* _REQUEST_
Set down, word for word, only the lines from the start of the records through the line bearing "ceiling fan: present [164,34,296,86]"; include no pictures.
** Opening ENTRIES PROVIDED block **
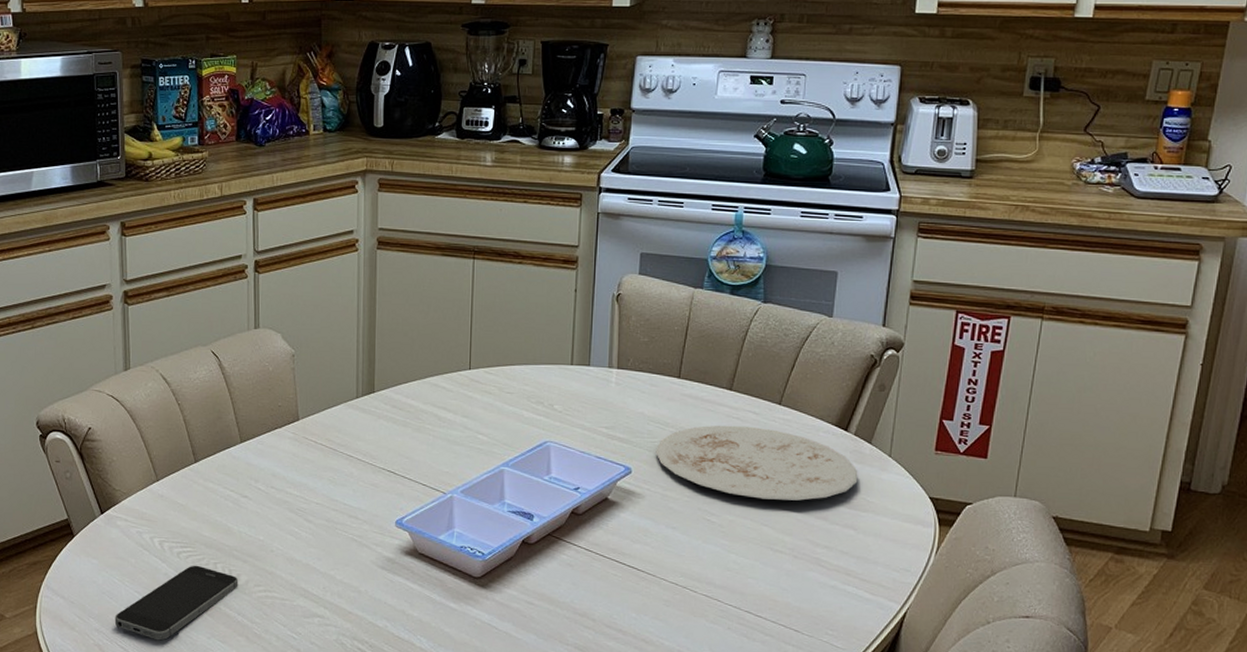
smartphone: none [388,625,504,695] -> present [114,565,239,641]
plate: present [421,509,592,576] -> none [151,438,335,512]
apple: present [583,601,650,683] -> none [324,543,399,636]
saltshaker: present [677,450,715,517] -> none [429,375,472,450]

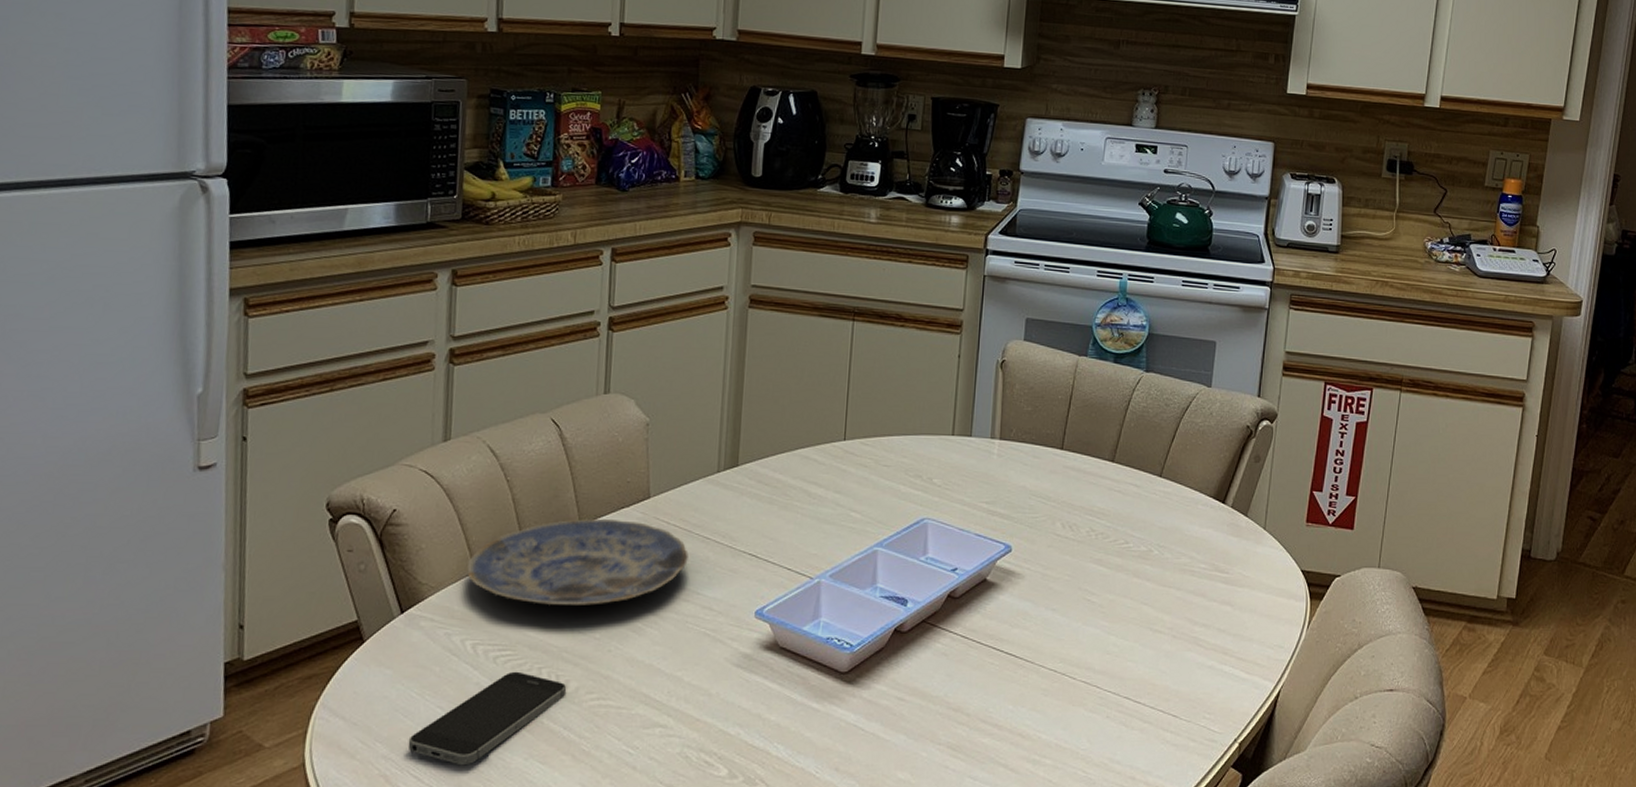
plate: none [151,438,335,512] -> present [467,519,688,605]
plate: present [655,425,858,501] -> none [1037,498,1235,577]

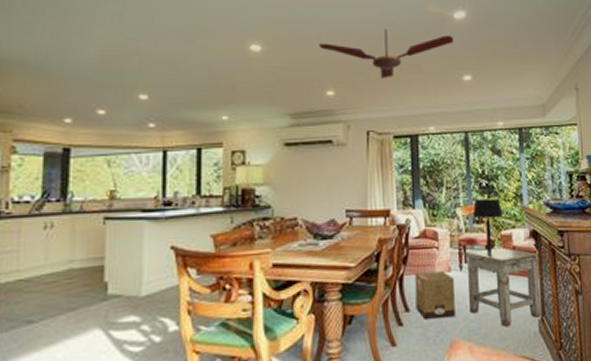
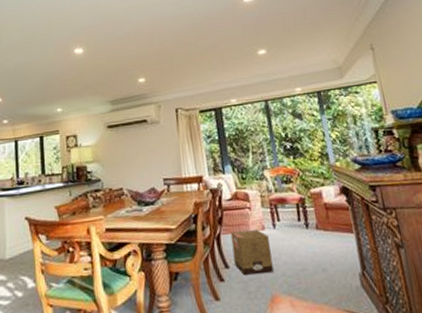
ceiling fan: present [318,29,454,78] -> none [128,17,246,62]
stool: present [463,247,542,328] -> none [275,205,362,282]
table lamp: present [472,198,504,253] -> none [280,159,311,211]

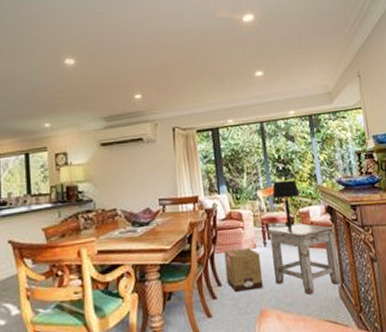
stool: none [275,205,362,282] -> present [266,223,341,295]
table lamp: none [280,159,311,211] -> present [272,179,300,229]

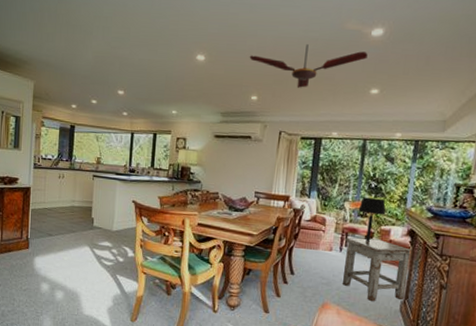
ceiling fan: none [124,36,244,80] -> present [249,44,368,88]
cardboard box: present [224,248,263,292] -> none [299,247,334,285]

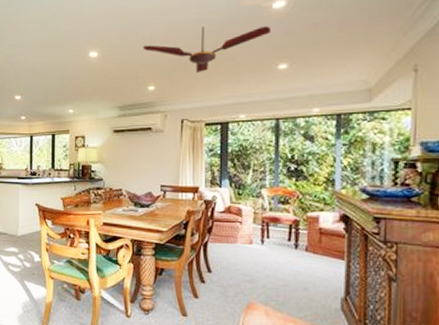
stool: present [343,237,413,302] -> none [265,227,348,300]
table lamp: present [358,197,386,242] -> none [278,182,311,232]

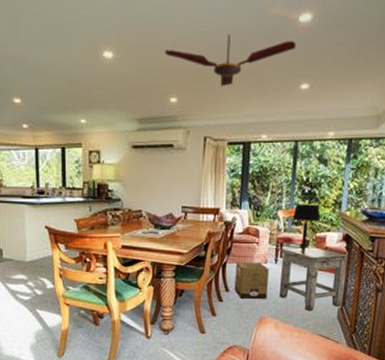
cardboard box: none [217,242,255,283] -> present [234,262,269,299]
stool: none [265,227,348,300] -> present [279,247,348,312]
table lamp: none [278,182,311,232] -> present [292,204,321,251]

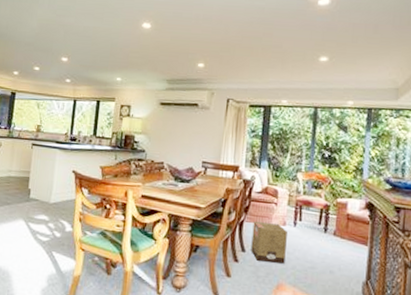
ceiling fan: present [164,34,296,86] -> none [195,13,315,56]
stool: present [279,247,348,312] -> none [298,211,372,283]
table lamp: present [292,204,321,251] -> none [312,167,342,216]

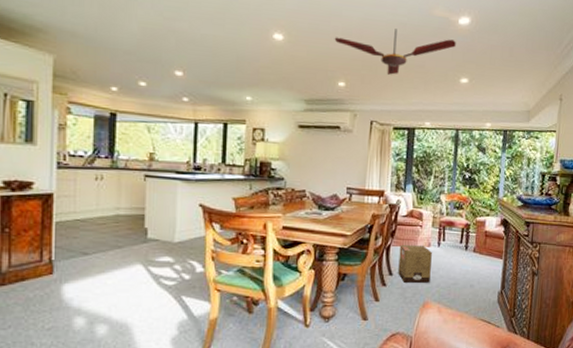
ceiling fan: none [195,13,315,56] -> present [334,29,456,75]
** Closing ENTRIES PROVIDED block **
* _TASK ANSWER_
smartphone: none [388,625,504,695] -> present [114,565,239,641]
plate: present [421,509,592,576] -> none [151,438,335,512]
apple: present [583,601,650,683] -> none [324,543,399,636]
saltshaker: present [677,450,715,517] -> none [429,375,472,450]

plate: none [151,438,335,512] -> present [467,519,688,605]
plate: present [655,425,858,501] -> none [1037,498,1235,577]

ceiling fan: present [318,29,454,78] -> none [128,17,246,62]
stool: present [463,247,542,328] -> none [275,205,362,282]
table lamp: present [472,198,504,253] -> none [280,159,311,211]

stool: none [275,205,362,282] -> present [266,223,341,295]
table lamp: none [280,159,311,211] -> present [272,179,300,229]

ceiling fan: none [124,36,244,80] -> present [249,44,368,88]
cardboard box: present [224,248,263,292] -> none [299,247,334,285]

stool: present [343,237,413,302] -> none [265,227,348,300]
table lamp: present [358,197,386,242] -> none [278,182,311,232]

cardboard box: none [217,242,255,283] -> present [234,262,269,299]
stool: none [265,227,348,300] -> present [279,247,348,312]
table lamp: none [278,182,311,232] -> present [292,204,321,251]

ceiling fan: present [164,34,296,86] -> none [195,13,315,56]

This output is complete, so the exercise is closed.